Pilkington Optiwhite™ Used in Toledo Museum of Art Glass Pavilion

The new Glass Pavilion at the Toledo Museum of Art opened recently, housing one of the world's finest international glass collections. The outside walls and many of the interior walls of the building were made using Pilkington Optiwhite™ low iron glass.

The Glass Pavilion, the first American project by architects Kazuyo Sejima and Ryue Nishizawa and their Tokyo firm, SANAA, uses 150,000 square feet of Pilkington Optiwhite low iron glass outlining the building's perimeter.

"The architects chose Pilkington Optiwhite because of its versatility and practically colorless properties," said Stephen Weidner, Pilkington North America vice president of sales and marketing. "It provides visitors a crystal clear view of the impressive art collection in the Pavilion."
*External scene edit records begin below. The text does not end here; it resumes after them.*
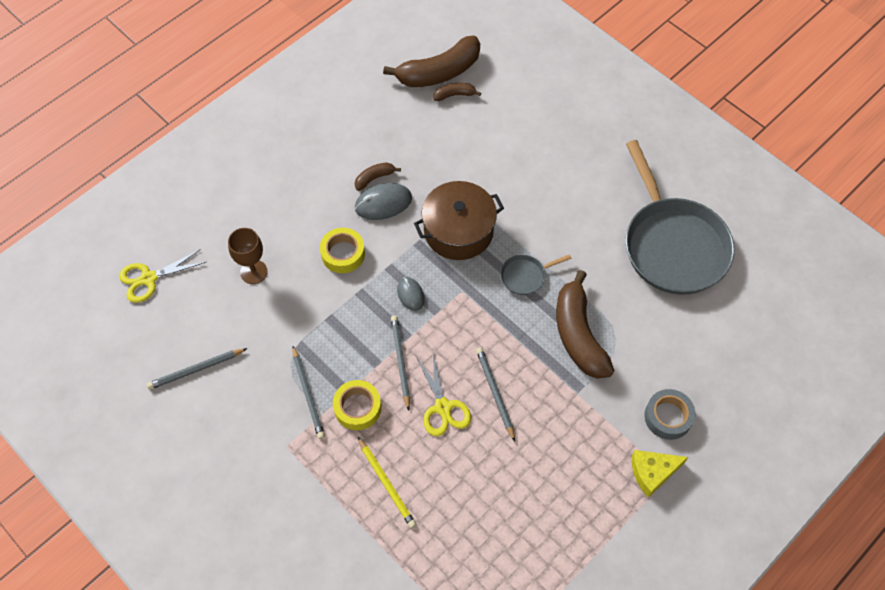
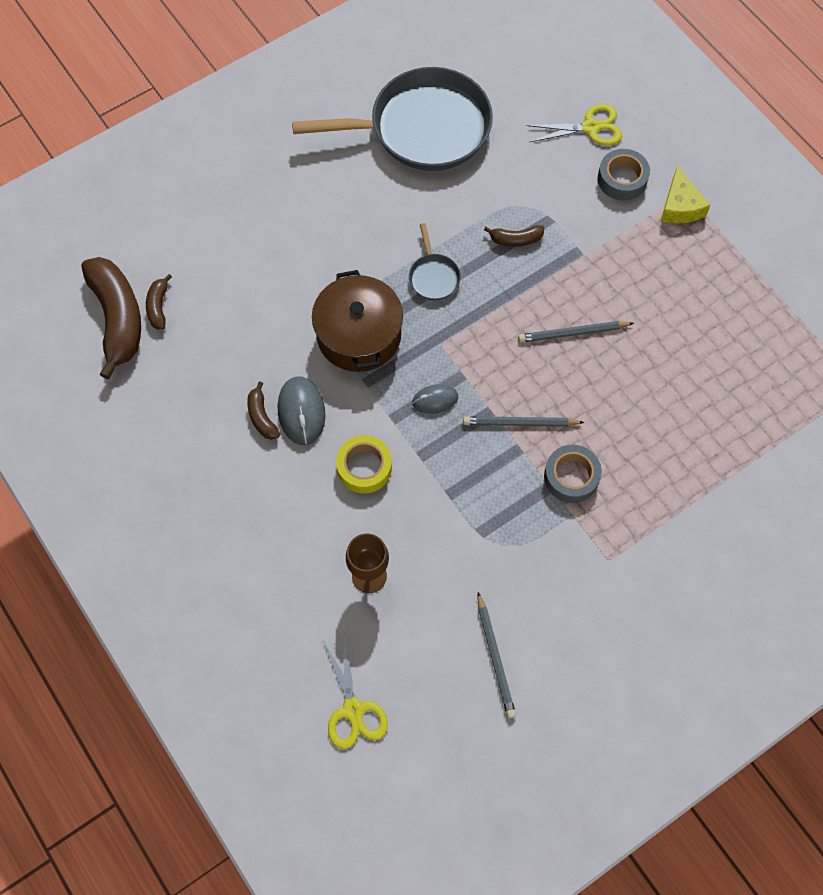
camera: 80 degrees left, 5 degrees up
(308, 394) = (546, 529): grey pencil -> none
(357, 407) = (571, 477): yellow tape -> grey tape
(387, 483) = (665, 458): yellow pencil -> none
(443, 407) = (583, 388): yellow scissors -> yellow scissors (590, 127)
(578, 334) = (515, 239): brown banana -> brown banana, size x0.46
The free-standing glass pavilion stands across from the Toledo Museum's main building that contains an already impressive collection of art. The pavilion will house the world's largest collection of glass including the famous Libbey Glass Punch Bowl, donated by Edward Drummond Libbey, founder of Toledo Museum of Art in 1901, and the former Libbey-Owens-Ford Company.

The 15 feet tall structure is made of approximately 342 glass panels, ranging in both size and curvature and has 76,000 square feet of above ground and basement space. The main level not only includes the large glass collection, but also the glass blowing studios, which will be used by local artists and for classes. These studios give visitors an intimate interaction with the glass blowing process.

Pilkington's building products North American headquarters is located in Toledo, Ohio.